§ **Extract**
◇ ◇ ◇

# Deploy the trained Model and invoke it using Exasol

In this part of the tutorial we will show how to deploy and invoke the trained model using Exasol. For this we will show two versions.
You can either:


   * [Deploy the model using an AzureML online Endpoint and then invoke it via an Exasol UDF](#deploy-the-model-in-an-azureml-endpoint)

Or:
   * [Load the model into Exasols Filesystem (BucketFS), and then deploy and invoke it via an Exasol UDF](#deplay-and-invoke-the-model-in-exasol)

Which version you choose is up to you.


## Deploy the model in an AzureML endpoint

In this Section we will explain how to Deploy the model in an AzureML endpoint, and then invoke it via an Exasol UDF.

### Prerequisites

You completed the [previous part of this tutorial series](TrainModelInAzureML.ipynb) and therefore have:
 * A running AzureML compute instance
 * A SciKit-learn MLflow model trained on the data registered in AzureML
 * The [Scania Trucks](https://archive.ics.uci.edu/ml/datasets/IDA2016Challenge) dataset loaded into an Exasol Saas Database

### Create an Online Endpoint in AzureML

First we need to set up an Online Endpoint with our trained and registered model in AzureML, so we can use it for real time inferencing. We will do this using Python in an AzureML Notebook. You can find the AzureML tutorial for this [here](https://learn.microsoft.com/en-us/azure/machine-learning/how-to-deploy-online-endpoints?view=azureml-api-2&tabs=python).


Load this notebook into your AzureML Notebooks and start your Compute. Then we can install some dependencies if not already installed from previous steps.

In [None]:
!pip install azure-identity
!pip install azure-ai-ml==1.3.0

Import the required Python3.8 libraries.

In [319]:
from azure.ai.ml import MLClient
from azure.ai.ml.entities import (
    ManagedOnlineEndpoint,
    ManagedOnlineDeployment,
    Model,
    Environment,
    CodeConfiguration,
)
from azure.identity import DefaultAzureCredential

Next we can enter the Credentials to access our workspace.

In [None]:
credential = DefaultAzureCredential()
# Get a handle to the workspace
ml_client = MLClient(
    credential=credential,
    subscription_id="<your subscription id>",               # change
    resource_group_name="<your resource group name>",       # change
    workspace_name="<your workspace name>",                 # change
)

◇ ◇ ◇

§ **Listed entries**
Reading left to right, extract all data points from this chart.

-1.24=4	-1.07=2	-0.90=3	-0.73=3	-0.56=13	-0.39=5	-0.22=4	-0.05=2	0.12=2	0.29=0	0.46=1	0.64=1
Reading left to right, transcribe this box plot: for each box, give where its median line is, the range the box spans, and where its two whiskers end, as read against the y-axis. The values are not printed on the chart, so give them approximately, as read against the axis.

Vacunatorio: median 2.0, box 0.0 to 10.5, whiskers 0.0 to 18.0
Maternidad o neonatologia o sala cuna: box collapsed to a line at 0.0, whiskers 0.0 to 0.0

◇ ◇ ◇

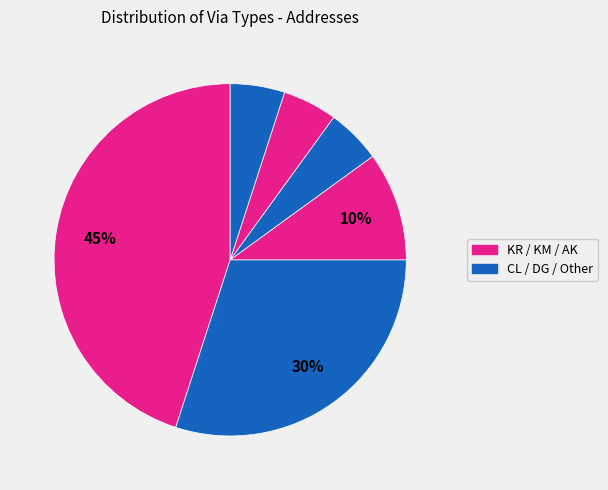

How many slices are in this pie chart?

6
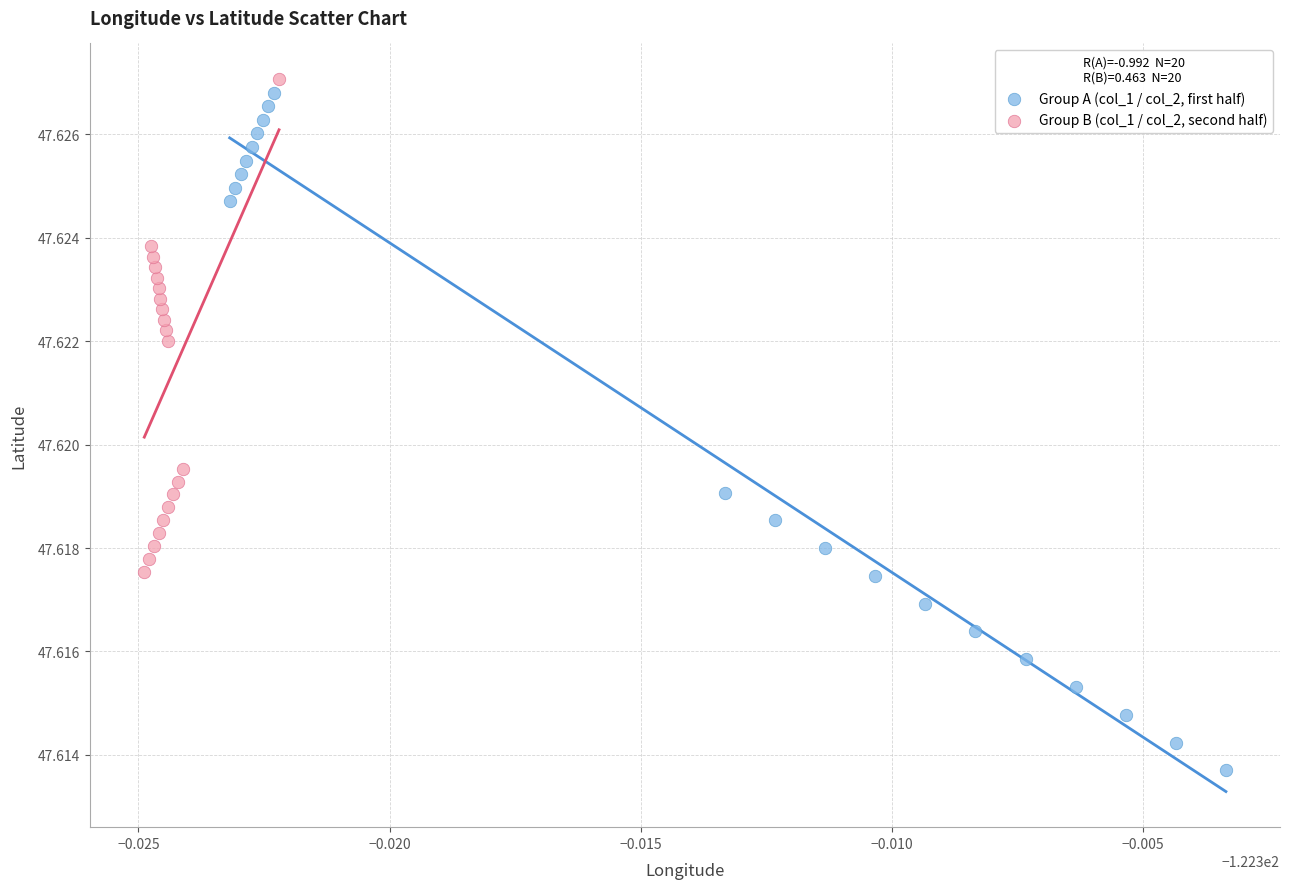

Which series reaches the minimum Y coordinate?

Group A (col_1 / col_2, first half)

◇ ◇ ◇

§ **Tasks to carry out**
a. Translate this sentence from the deployment tutorial into German: "First we need to set up an Online Endpoint with our trained and registered model in AzureML, so we can use it for real time inferencing."
b. Answer these questions from the deployment tutorial:
(i) What is the name of Exasol's filesystem?
(ii) Which dataset should already be loaded into an Exasol Saas Database?
(iii) Which Python version are the imported libraries described as?
Work only from the deployment tutorial.

§ **Outputs in order**
a. Zuerst müssen wir in AzureML einen Online-Endpunkt mit unserem trainierten und registrierten Modell einrichten, damit wir es für Echtzeit-Inferenz nutzen können.

b.
(i) BucketFS
(ii) The Scania Trucks dataset
(iii) Python3.8